MATERIALS PROVIDED >>
# # #

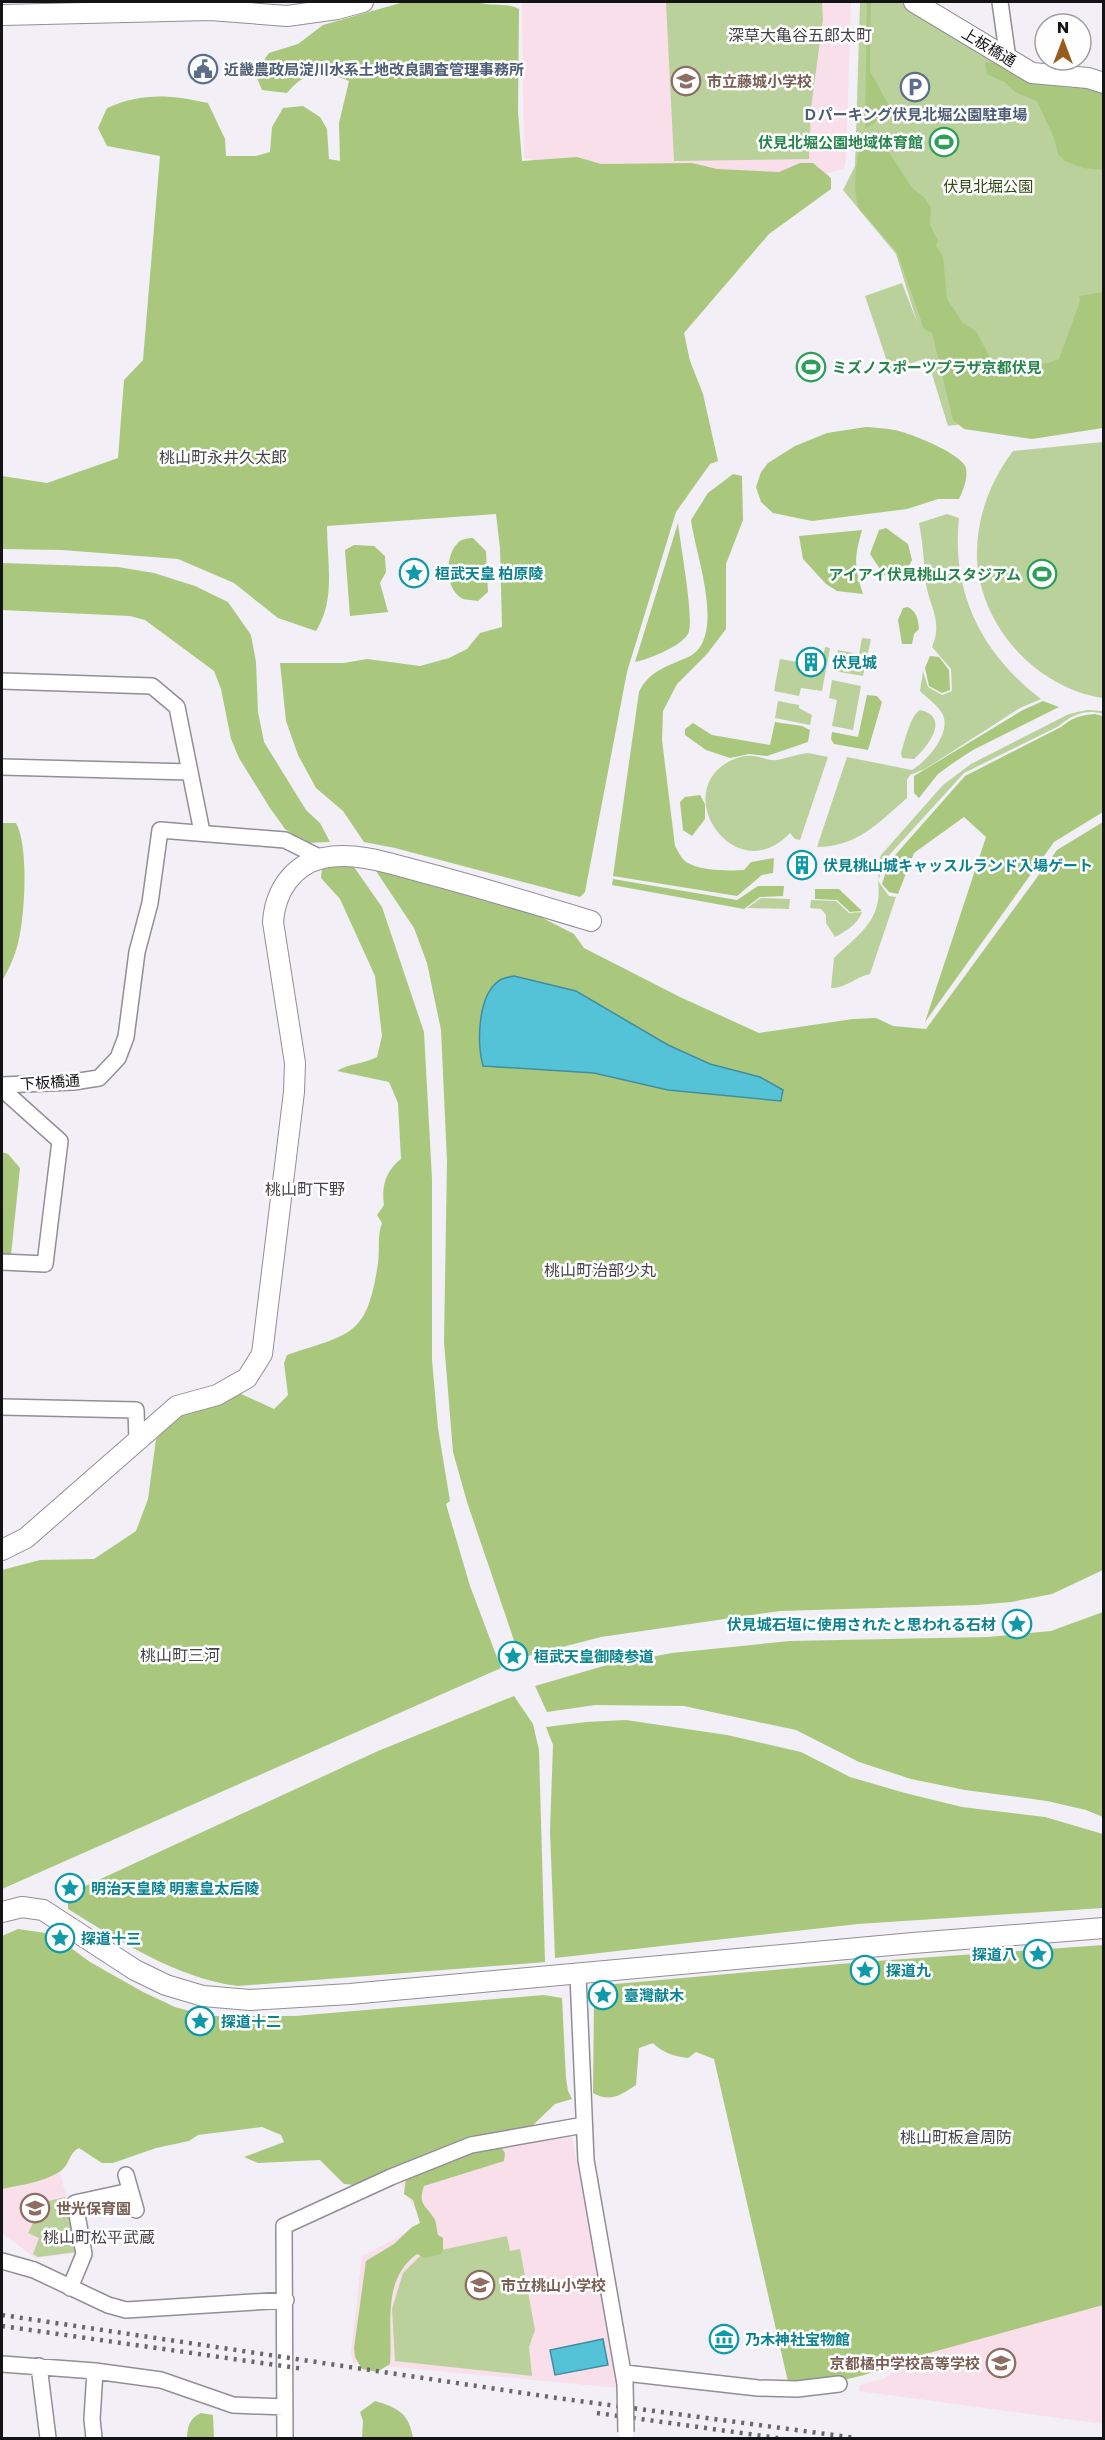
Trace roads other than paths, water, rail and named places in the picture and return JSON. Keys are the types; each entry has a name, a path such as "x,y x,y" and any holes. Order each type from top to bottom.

# # #

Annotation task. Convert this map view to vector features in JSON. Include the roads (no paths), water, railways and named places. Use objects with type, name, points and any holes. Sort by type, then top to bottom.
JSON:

# # #

ASSIGNMENT >>
Write out each line of the data that holds the string "name".

RESPONSE TO THIS TASK >>
Trace roads other than paths, water, rail and named places in the picture and return JSON. Keys are the types; each entry has a name, a path such as "x,y x,y" and any holes. Order each type from top to bottom.
Annotation task. Convert this map view to vector features in JSON. Include the roads (no paths), water, railways and named places. Use objects with type, name, points and any holes. Sort by type, then top to bottom.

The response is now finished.